-- 提示文 --
【企業向け講演録】がんになった従業員をどう支えるか? 「自分らしく働き続ける」ための両立支援のヒント
岐阜市民病院主催「事業場向け講演会」に登壇いたしました。
テーマは、「がんになった従業員が就労を継続するために ~がんと共に生きるコツ~」。
会場には、地元企業の人事・労務担当者や産業医の方々が集まりました。
がんサバイバーであり、元製薬会社の人材育成部門にいた私だからこそ語れる、
「企業が知っておくべき両立支援のリアル」をお話ししました。
1. 「ぱっと散る」時代から「共存する」時代へ
昔のがんのイメージは「不治の病=退職」でした。
しかし、現代のがん治療(特に慢性骨髄性白血病など)は、
薬でコントロールしながら**「長く生きる(共存する)」**時代に変わっています。
治療を続けながら10年、20年と働き続けることが当たり前になりつつあります。
企業側に求められるのは、「辞めさせる(退職勧奨)」ことではなく、
「どうすれば戦力として維持できるか(就労継続)」を考えることです。
2. サバイバーの「働く意欲」を支えるもの
(本文) がん告知後、患者は「生存的欲求(生きたい)」だけでなく、
「所属欲求(社会と繋がっていたい)」「承認欲求(役に立ちたい)」という強い渇望を持ちます。
私自身、闘病中に**「後輩の中に生きた証を残したい」**という強烈なモチベーションで仕事に打ち込み、
結果として大きな成果を残すことができました。
「病気だから無理させないように」という過度な配慮は、
逆に本人の「承認欲求」を奪い、生きる力を削ぐことにもなりかねません。

-- 行データ --
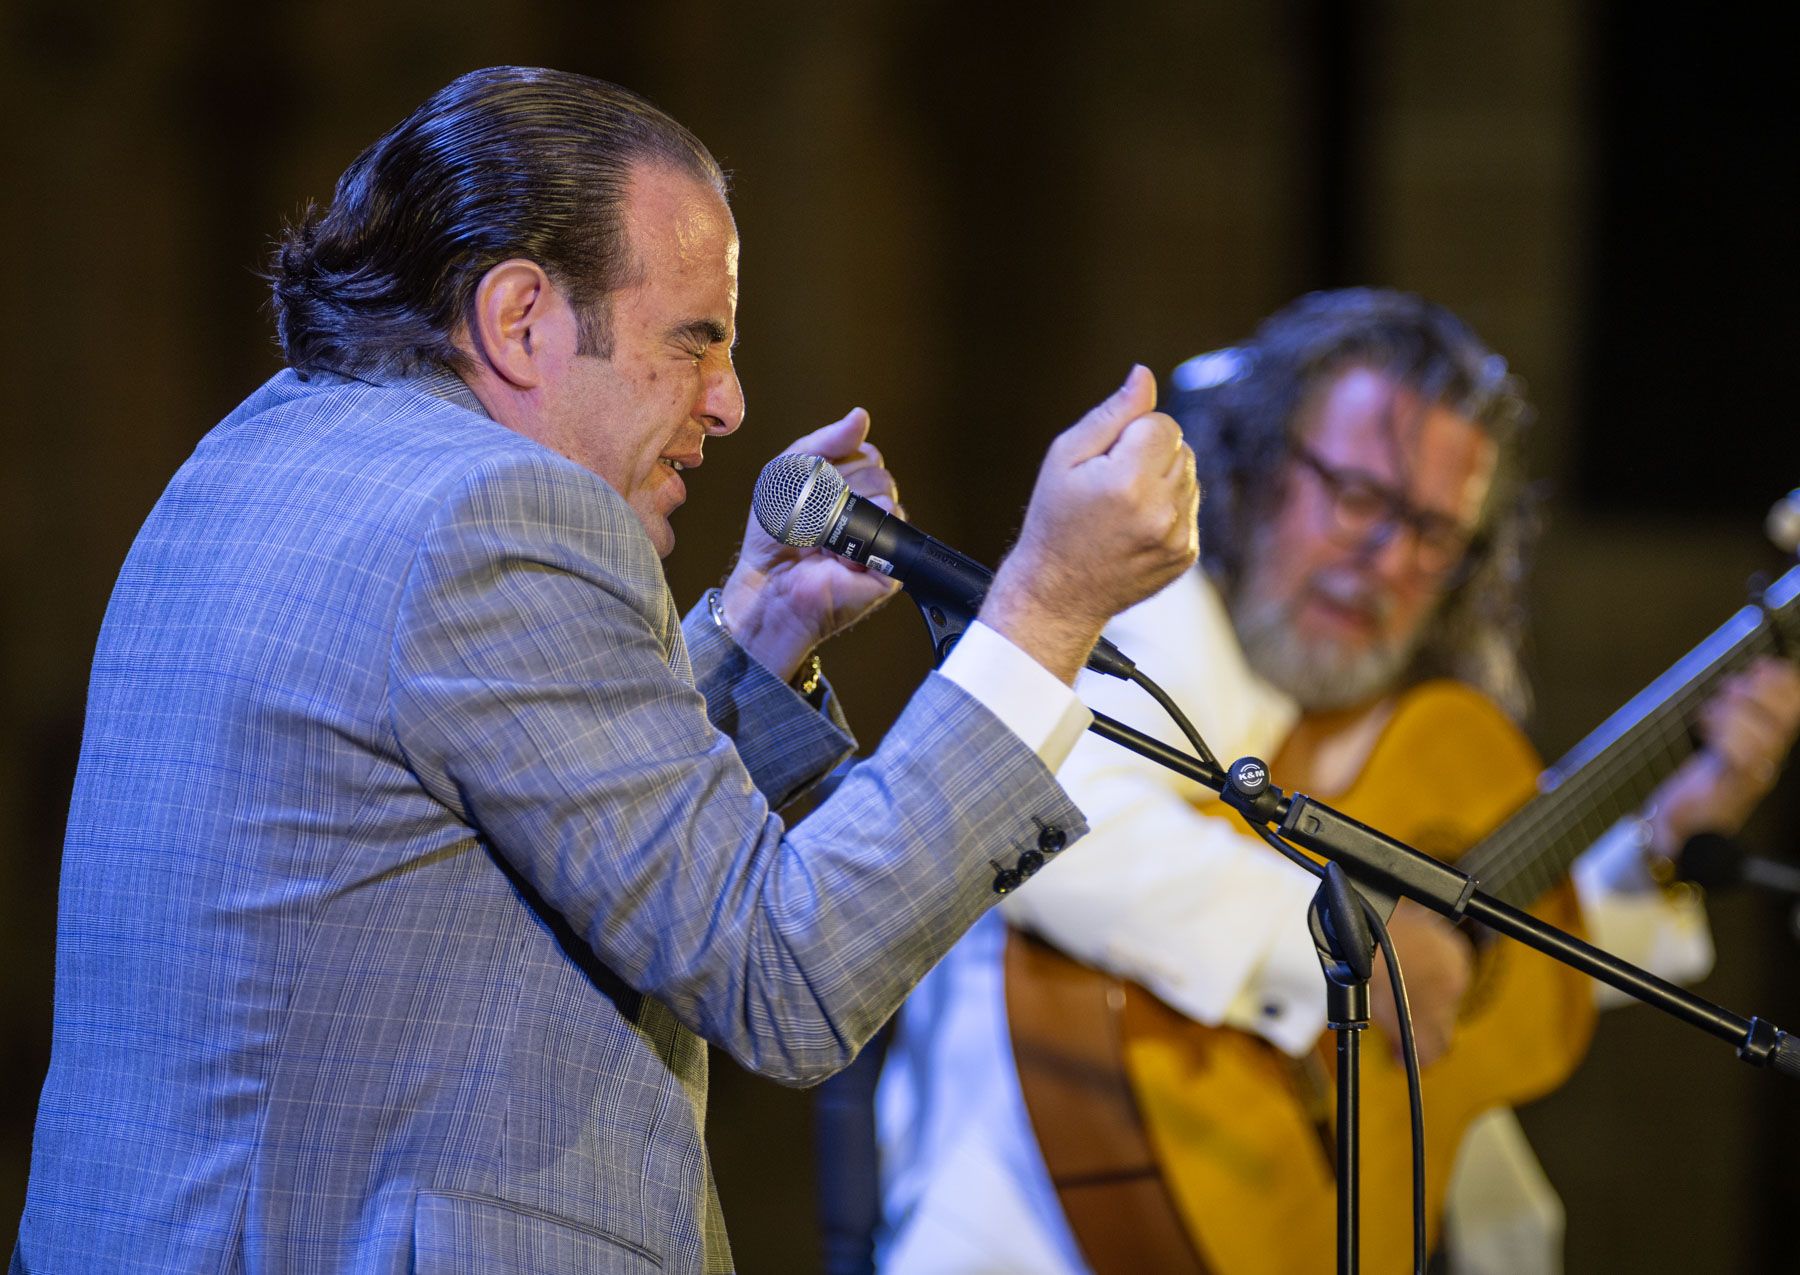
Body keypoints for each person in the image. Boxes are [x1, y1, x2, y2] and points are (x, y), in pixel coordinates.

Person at [9, 67, 1201, 1275]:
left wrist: (756, 629)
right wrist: (1048, 606)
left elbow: (523, 807)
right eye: (696, 343)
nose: (731, 405)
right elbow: (786, 972)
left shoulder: (262, 452)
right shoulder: (498, 510)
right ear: (521, 317)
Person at [875, 288, 1800, 1274]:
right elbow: (1036, 824)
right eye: (1360, 498)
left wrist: (1668, 839)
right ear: (1262, 464)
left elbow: (1482, 970)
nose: (1387, 559)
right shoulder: (1150, 620)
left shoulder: (1399, 721)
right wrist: (1361, 944)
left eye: (1435, 534)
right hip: (1024, 1231)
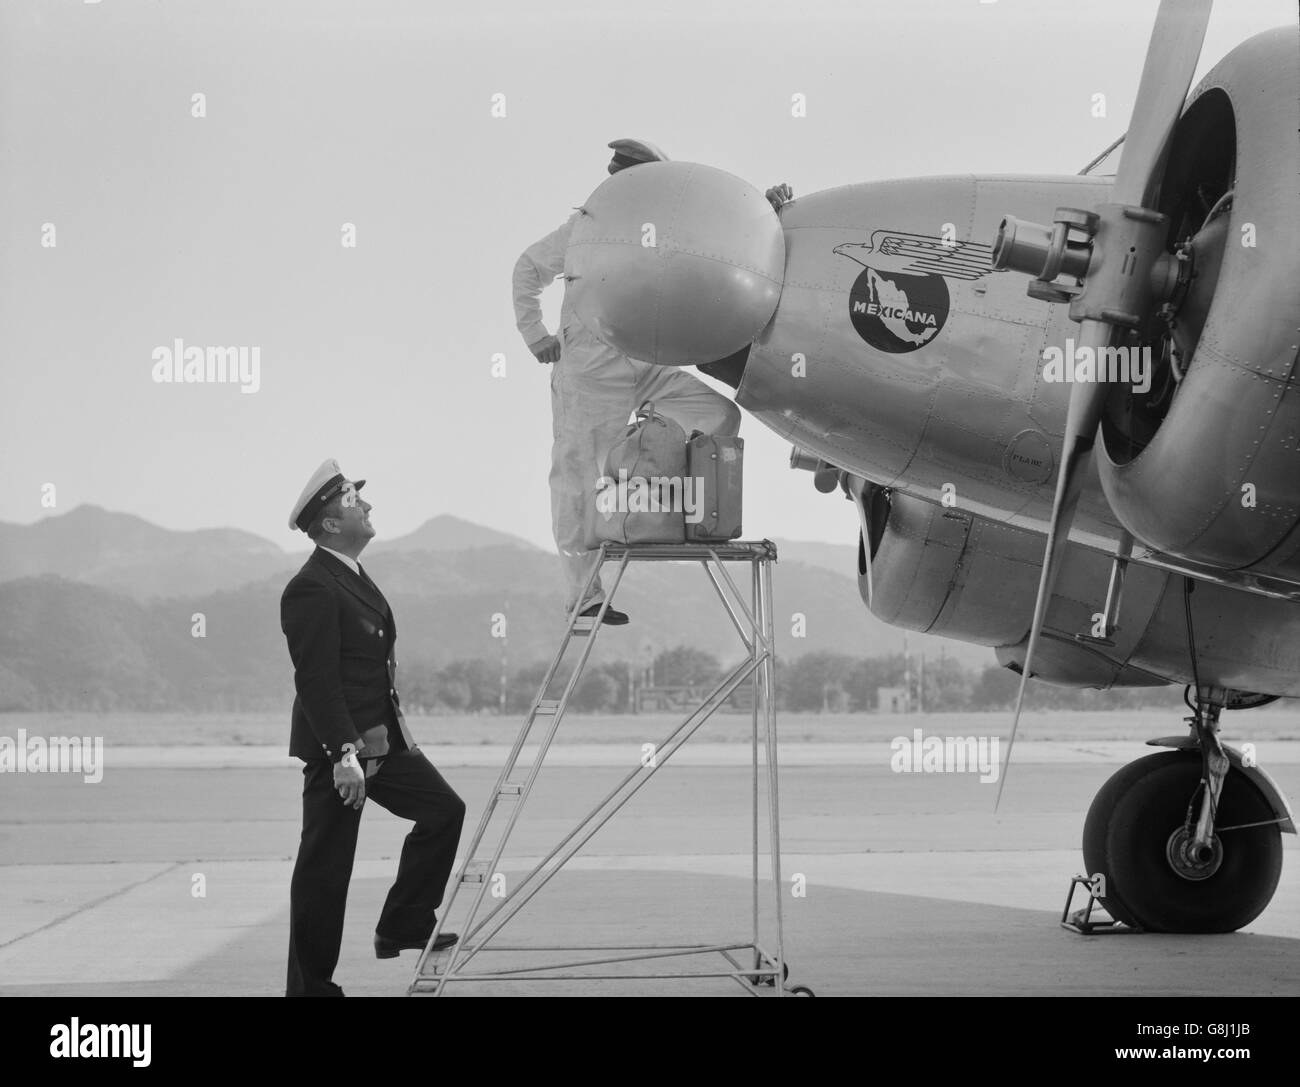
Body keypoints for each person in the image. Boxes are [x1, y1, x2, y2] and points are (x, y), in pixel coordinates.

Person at [513, 138, 793, 625]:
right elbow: (527, 269)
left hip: (643, 362)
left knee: (718, 416)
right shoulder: (587, 228)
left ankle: (652, 501)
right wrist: (535, 335)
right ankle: (584, 597)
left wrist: (765, 212)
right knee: (577, 477)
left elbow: (720, 243)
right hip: (590, 372)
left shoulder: (672, 228)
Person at [281, 459, 466, 997]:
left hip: (383, 742)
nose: (365, 505)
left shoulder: (350, 574)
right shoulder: (311, 586)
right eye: (351, 500)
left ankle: (403, 921)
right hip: (341, 750)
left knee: (443, 811)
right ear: (331, 524)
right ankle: (309, 989)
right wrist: (342, 752)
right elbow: (316, 679)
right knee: (325, 870)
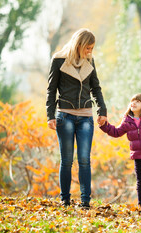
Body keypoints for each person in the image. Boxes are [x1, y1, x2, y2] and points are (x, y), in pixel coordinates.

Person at [46, 28, 107, 208]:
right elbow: (51, 89)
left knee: (84, 159)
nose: (90, 51)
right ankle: (65, 199)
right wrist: (50, 115)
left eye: (92, 48)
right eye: (87, 48)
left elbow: (96, 88)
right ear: (78, 45)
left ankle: (85, 201)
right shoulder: (58, 60)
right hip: (65, 115)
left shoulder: (90, 61)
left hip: (86, 117)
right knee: (66, 160)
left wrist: (102, 110)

-- 指示 --
がん患者の就労支援についての講演録から、「会場には、地元企業の人事・労務担当者や産業医の方々が集まりました。」を含む箇所で始めて「薬でコントロールしながら**「長く生きる(共存する)」**時代に変わっています。」で終わる部分を、一字も変えずに書き写すこと。 行データはこの作業には関わらない。

-- 期待される出力 --
会場には、地元企業の人事・労務担当者や産業医の方々が集まりました。
がんサバイバーであり、元製薬会社の人材育成部門にいた私だからこそ語れる、
「企業が知っておくべき両立支援のリアル」をお話ししました。
1. 「ぱっと散る」時代から「共存する」時代へ
昔のがんのイメージは「不治の病=退職」でした。
しかし、現代のがん治療(特に慢性骨髄性白血病など)は、
薬でコントロールしながら**「長く生きる(共存する)」**時代に変わっています。